PROBLEM STATEMENT: Extract each line of the listing below that contains the word "Samiti", matching case exactly.

━━━ DATA EXTRACTS

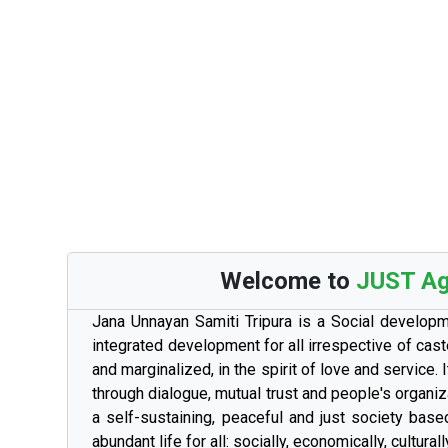
Welcome to
JUST Aga
Jana Unnayan Samiti Tripura is a Social develop
integrated development for all irrespective of cast
and marginalized, in the spirit of love and service
through dialogue, mutual trust and people's organi
a self-sustaining, peaceful and just society base
abundant life for all: socially, economically, culturally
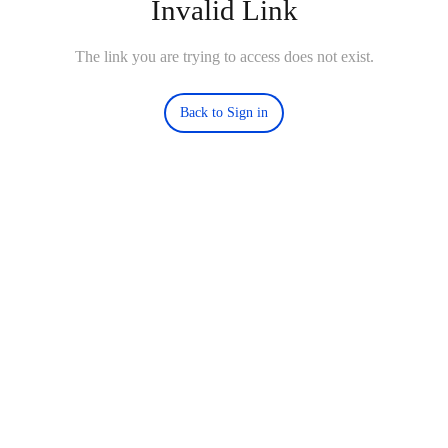
Invalid Link
The link you are trying to access does not exist.
Back to Sign in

━━━━━━

RESPONSE TO THE EXERCISE:
Jana Unnayan Samiti Tripura is a Social develop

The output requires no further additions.